Good lord - that is gonna crush someone's house!


----------



## LkyLindy (Feb 1, 2008)

Are those "prescription" stogies in that box


----------



## serenomike (Mar 19, 2008)

whoever gets their arm blown off by that is a lucky man


----------



## amateurke (Mar 28, 2008)

Lucky receivers! :eeek:


----------



## forgop-cl (May 7, 2007)

doogie howser is back at it again. He's gonna get a good smackdown soon though.


----------



## The EVP (Dec 21, 2007)

Go get 'em Doogie!!!! Get 'em good!


----------



## Toasted Coastie (Feb 16, 2008)

somebody is going to get hurt!


----------



## karmaz00 (Dec 5, 2007)

wow...


----------



## howland1998 (Dec 17, 2007)

THe big one on the bottom is a blockbuster.


----------



## KhaoticMedic (Mar 4, 2008)

Well aint this special, alot noise -:arghhhh:


----------



## sofaman (Jun 20, 2007)

Look Out!!!


----------



## Itsme-Speedy-G (Aug 20, 2007)

Go Get Em


----------



## canney (Sep 2, 2007)

you could get alot stogies in that drugstore box


----------



## BrianEE93 (Jul 22, 2006)

Tuck your head between your legs and kiss your......goodbye!


----------



## CHRIS7891011 (Apr 1, 2007)

that's going to be one heck of a BOOM.


----------



## smokinj (Jan 16, 2008)

Very nice


----------



## htown (Jan 31, 2008)

Uhoh!!!


----------



## GreySmoke (Jan 11, 2008)

Bigfoot and the IBB may have started the nuclular arms race all over again...

:lol:


----------



## happy1 (Jun 29, 2007)

Give'em hell!!


----------



## elmomac (Jan 6, 2008)

Can't wait to see these! Boom baby!!


----------



## jam (Dec 29, 2007)

doogie dont bite anyone bad


----------



## Paint (Mar 1, 2008)

Thats alot of AC Grenadeer cigars for some lucky botl


----------



## mjohnsoniii (Sep 9, 2007)

Bombs Away!!!


----------



## mhlatke (Oct 13, 2007)

Light up the sky! That is definitely some heavy artillery!


----------



## DOZER (Sep 30, 2007)

I would post a pic of mine but the wife has my camera. One tac-nuke going out tomorrow aimed at a B.O.T.L. that needs to be put in his place. Plus a few more on Tuesday to make my point clear.

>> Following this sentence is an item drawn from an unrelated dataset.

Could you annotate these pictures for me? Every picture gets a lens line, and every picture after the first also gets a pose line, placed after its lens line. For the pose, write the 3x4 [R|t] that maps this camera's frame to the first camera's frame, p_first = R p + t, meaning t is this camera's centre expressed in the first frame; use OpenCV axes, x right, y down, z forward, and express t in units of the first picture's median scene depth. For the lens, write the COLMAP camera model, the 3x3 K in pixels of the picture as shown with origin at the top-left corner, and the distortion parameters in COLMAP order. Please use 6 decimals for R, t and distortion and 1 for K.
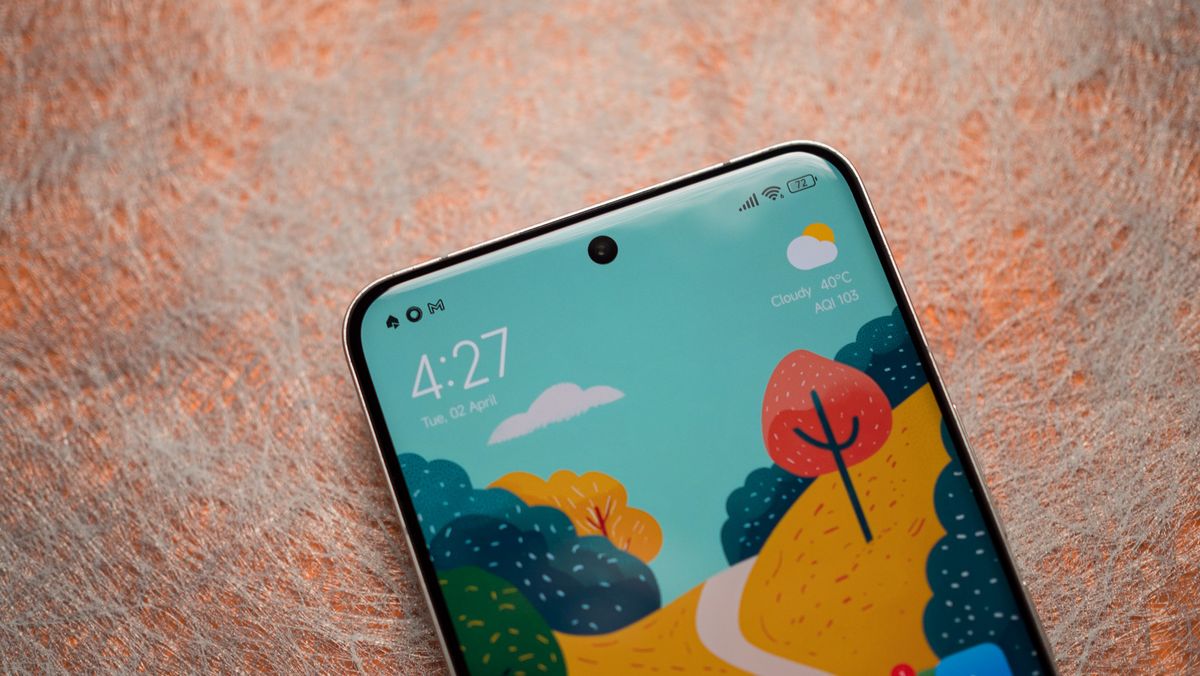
lens RADIAL K [[1808.1, 0, 597.0], [0, 1808.1, 337.0], [0, 0, 1]] dist [-0.098684, 0.000000]
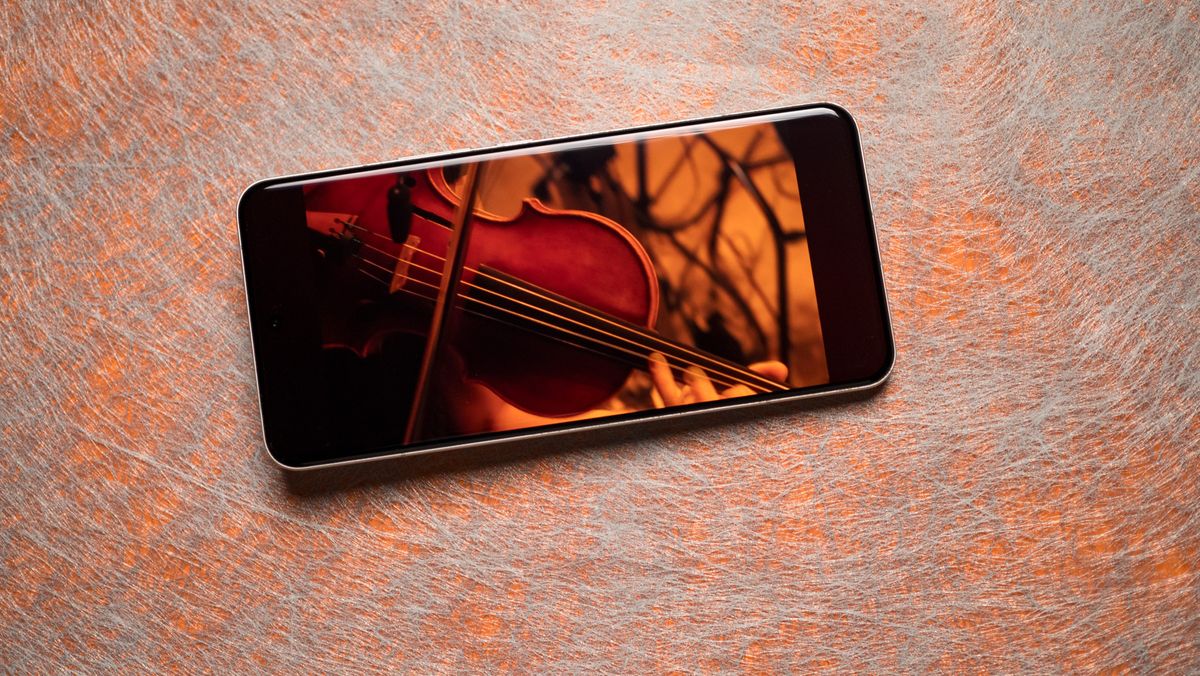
lens RADIAL K [[1808.1, 0, 599.3], [0, 1808.1, 337.8], [0, 0, 1]] dist [-0.098684, 0.000000]
pose [[0.990612, 0.134707, -0.023259, 0.061116], [-0.124836, 0.960781, 0.247621, -0.159246], [0.055703, -0.242393, 0.968578, -0.840097]]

The New York Warriors strike back!!!

COME OUT AND PLAY... (we really need an evil grin icon)


----------



## cybervee-cl (Oct 24, 2007)

DOZER said:


> The New York Warriors strike back!!!
> 
> COME OUT AND PLAY... (we really need an evil grin icon)


Now _that's_ a classic movie!

Look out below ...................


----------



## Doogie (Oct 15, 2007)

canney said:


> you could get alot stogies in that drugstore box


Nope normal amout of stogies. I don't have the arsenal that some people on this board have. One must learn to be creative. the big box is part of a multi person hit.


----------



## jbustman (May 11, 2007)

don't let Bush get word of your WMD's or you'll find your face on the next print of bycicle playing cards...


----------



## chubzerous (Jun 9, 2007)

I thought you were retired!


----------



## Doogie (Oct 15, 2007)

I am :errrr: its forgop fault. i was lying low for awhile and then he started talking smack about my NY buddies. i had to rise up. i'm out of boxes right now.:lol:


----------



## wolfdreamtattoo (Mar 6, 2007)

emergency crews are standing by


----------



## Deuce Da Masta (Dec 4, 2006)

that one on the bottom looks like it could be pretty wicked.


----------